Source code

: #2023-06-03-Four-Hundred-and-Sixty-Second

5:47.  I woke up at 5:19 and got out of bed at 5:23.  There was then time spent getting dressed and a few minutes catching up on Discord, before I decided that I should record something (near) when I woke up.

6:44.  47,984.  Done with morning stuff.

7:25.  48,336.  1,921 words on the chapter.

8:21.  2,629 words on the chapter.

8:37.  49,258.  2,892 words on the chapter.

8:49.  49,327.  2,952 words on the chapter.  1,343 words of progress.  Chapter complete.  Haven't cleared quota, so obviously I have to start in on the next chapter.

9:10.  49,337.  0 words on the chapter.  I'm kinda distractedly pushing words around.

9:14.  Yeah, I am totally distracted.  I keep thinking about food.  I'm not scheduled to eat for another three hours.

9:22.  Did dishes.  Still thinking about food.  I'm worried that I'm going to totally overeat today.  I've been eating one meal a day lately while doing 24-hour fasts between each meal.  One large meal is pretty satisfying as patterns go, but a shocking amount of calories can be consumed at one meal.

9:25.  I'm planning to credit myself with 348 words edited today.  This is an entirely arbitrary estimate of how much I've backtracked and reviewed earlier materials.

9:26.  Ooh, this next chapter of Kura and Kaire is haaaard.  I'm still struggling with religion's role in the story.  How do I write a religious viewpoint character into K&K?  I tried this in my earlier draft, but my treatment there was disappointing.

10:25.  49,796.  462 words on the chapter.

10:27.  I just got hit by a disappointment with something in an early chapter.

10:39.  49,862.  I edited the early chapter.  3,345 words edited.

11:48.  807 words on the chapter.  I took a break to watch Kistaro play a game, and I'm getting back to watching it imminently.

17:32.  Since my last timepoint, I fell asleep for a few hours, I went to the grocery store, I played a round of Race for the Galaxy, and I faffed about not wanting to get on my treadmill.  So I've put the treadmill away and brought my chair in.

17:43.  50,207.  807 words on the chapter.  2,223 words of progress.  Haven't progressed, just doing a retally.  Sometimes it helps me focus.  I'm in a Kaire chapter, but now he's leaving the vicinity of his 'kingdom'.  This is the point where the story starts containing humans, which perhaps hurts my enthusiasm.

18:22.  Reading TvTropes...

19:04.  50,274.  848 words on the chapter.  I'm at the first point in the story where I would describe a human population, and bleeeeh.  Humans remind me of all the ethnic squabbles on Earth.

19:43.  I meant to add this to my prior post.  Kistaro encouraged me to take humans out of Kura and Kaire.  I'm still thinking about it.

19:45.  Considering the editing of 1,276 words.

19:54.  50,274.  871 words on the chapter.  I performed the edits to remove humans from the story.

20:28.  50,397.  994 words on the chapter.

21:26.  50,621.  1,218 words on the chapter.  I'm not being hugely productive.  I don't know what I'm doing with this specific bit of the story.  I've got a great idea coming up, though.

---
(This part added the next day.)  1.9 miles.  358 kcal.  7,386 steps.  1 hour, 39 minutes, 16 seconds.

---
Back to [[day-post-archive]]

· · · · ·

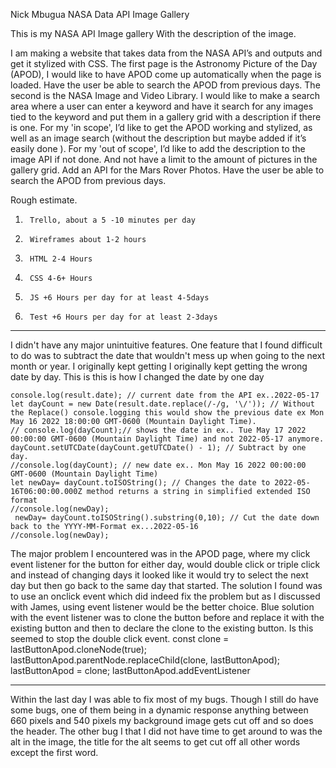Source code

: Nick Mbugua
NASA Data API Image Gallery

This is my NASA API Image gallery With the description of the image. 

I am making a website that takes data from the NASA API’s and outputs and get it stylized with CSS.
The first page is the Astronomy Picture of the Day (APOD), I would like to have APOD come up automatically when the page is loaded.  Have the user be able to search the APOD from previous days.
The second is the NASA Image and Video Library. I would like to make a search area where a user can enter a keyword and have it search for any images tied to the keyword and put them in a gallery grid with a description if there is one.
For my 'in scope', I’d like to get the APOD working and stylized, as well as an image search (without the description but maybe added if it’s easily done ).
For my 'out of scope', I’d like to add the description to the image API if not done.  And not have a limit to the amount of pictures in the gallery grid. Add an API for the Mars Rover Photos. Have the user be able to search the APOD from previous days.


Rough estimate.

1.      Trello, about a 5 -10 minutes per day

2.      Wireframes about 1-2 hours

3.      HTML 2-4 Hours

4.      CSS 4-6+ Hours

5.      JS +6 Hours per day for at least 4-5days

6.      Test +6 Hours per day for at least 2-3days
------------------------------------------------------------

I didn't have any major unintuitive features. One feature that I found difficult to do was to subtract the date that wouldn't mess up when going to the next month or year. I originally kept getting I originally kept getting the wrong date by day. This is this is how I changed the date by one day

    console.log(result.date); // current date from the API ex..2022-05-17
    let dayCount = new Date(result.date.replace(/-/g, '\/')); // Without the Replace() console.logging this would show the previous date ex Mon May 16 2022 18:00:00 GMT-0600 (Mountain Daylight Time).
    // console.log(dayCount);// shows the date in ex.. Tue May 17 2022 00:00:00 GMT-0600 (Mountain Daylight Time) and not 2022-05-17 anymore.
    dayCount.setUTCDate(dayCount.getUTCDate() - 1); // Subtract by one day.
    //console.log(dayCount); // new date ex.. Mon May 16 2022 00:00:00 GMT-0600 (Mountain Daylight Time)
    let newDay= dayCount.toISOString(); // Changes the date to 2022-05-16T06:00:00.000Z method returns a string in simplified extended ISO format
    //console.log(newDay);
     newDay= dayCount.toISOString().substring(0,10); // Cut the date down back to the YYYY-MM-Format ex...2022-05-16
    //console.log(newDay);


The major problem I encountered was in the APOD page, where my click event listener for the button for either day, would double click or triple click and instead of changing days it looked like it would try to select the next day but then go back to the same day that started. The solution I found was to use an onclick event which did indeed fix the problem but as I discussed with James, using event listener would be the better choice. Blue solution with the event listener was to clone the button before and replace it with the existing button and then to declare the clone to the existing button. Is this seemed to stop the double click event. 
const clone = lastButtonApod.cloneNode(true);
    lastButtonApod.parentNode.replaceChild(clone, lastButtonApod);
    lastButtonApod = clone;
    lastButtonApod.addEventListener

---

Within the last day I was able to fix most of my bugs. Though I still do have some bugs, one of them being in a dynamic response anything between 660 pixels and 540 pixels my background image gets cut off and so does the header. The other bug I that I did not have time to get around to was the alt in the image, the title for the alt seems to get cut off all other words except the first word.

· · · · ·

Directions for this task:
Print the records from the line with "at one meal." to the line with "watching it imminently.", copying each line exactly.

Solution to this problem:
9:22.  Did dishes.  Still thinking about food.  I'm worried that I'm going to totally overeat today.  I've been eating one meal a day lately while doing 24-hour fasts between each meal.  One large meal is pretty satisfying as patterns go, but a shocking amount of calories can be consumed at one meal.

9:25.  I'm planning to credit myself with 348 words edited today.  This is an entirely arbitrary estimate of how much I've backtracked and reviewed earlier materials.

9:26.  Ooh, this next chapter of Kura and Kaire is haaaard.  I'm still struggling with religion's role in the story.  How do I write a religious viewpoint character into K&K?  I tried this in my earlier draft, but my treatment there was disappointing.

10:25.  49,796.  462 words on the chapter.

10:27.  I just got hit by a disappointment with something in an early chapter.

10:39.  49,862.  I edited the early chapter.  3,345 words edited.

11:48.  807 words on the chapter.  I took a break to watch Kistaro play a game, and I'm getting back to watching it imminently.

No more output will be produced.